(AGENPARL) – mer 22 febbraio 2023 You are subscribed to Folklife News & Events from the Library of Congress.
The American Folklife Center is kicking off the 2023 Homegrown concert series with a solo performance by the banjo player, fiddler, and singer Jake Blount, an award-winning musician and a scholar of African American musical traditions. Blount’s performance will be part of Live! at the Library, the special series featuring extended visiting hours and special programming every Thursday night. It will also be part of the Black History Month celebrations at the Library of Congress and is presented in cooperation with the Folklore Society of Greater Washington.
The concert will occur on February 23 at 6:00 pm in the Members Room, LJ-162 on the first floor of the Library’s historic Thomas Jefferson Building. The concert is free, but visitors will require a free timed-entry pass to the Library, which can be reserved by selecting “get tickets” at the link. Live at the Library festivities begin at 5:00 pm and the concert is at 6:00. When reserving your pass, please select the entry time closest to when you think you’ll arrive at the Library. If all advance passes are gone, the Library expects to give away some passes at the door.

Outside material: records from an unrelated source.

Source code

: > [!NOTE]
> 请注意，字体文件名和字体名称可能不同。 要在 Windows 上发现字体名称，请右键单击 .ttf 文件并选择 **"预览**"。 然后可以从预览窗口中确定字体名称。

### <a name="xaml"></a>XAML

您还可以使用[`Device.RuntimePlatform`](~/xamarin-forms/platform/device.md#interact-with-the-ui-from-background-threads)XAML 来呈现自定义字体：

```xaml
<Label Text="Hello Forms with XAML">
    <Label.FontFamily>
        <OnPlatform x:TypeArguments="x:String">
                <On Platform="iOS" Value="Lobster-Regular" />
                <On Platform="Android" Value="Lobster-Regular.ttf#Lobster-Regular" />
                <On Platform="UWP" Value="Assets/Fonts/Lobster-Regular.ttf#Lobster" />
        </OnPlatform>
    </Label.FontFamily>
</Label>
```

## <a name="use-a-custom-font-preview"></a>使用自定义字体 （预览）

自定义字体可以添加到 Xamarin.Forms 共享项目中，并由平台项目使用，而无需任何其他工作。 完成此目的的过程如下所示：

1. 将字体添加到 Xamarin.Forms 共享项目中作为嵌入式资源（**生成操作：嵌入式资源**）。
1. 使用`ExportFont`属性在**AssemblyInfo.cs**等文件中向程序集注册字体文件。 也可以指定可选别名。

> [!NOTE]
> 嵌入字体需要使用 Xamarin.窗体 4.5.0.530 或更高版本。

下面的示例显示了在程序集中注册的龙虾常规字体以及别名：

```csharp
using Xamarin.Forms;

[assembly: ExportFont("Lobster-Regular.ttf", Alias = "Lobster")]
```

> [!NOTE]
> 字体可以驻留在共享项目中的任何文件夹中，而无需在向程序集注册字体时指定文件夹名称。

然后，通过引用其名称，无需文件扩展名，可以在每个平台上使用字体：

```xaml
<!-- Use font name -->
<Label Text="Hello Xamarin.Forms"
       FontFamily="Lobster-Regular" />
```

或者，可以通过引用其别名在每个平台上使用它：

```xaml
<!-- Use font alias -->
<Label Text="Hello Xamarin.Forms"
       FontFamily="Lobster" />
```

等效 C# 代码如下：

A talented musician and eloquent speaker, Jake Blount speaks ardently about the African roots of the banjo and the subtle, yet profound ways African Americans have shaped and defined roots music and Americana. He highlights the Black and Indigenous histories of popular American folk tunes. His most recent album, The New Faith, presents spiritual music, filled with hope for salvation and righteous anger in equal measure. A fascinating journey into dystopian Afrofuturism, the album takes us to an island in Maine populated by Black refugees after the collapse of global civilization due to catastrophic climate change. it presents songs of resilience, their bones imbued with the spirit of survivors – the ancestors who endured slavery, Jim Crow, police brutality, the impacts of a pandemic that has disproportionately affected communities of color – and their strength is the music’s lasting impression. Blount, like his heroes Octavia Butler and N.K. Jemisin, uses parables of the future as a lens to investigate the present with a brutal but affecting honesty. About half of the songs on The New Faith were sourced from field recordings in our collections in the American Folklife Center archive at the Library of Congress. AFC is therefore thrilled to work with other Library offices and with the Folklore Society of Greater Washington to bring both Jake Blount and his songs home to the Library of Congress. We hope to see you there!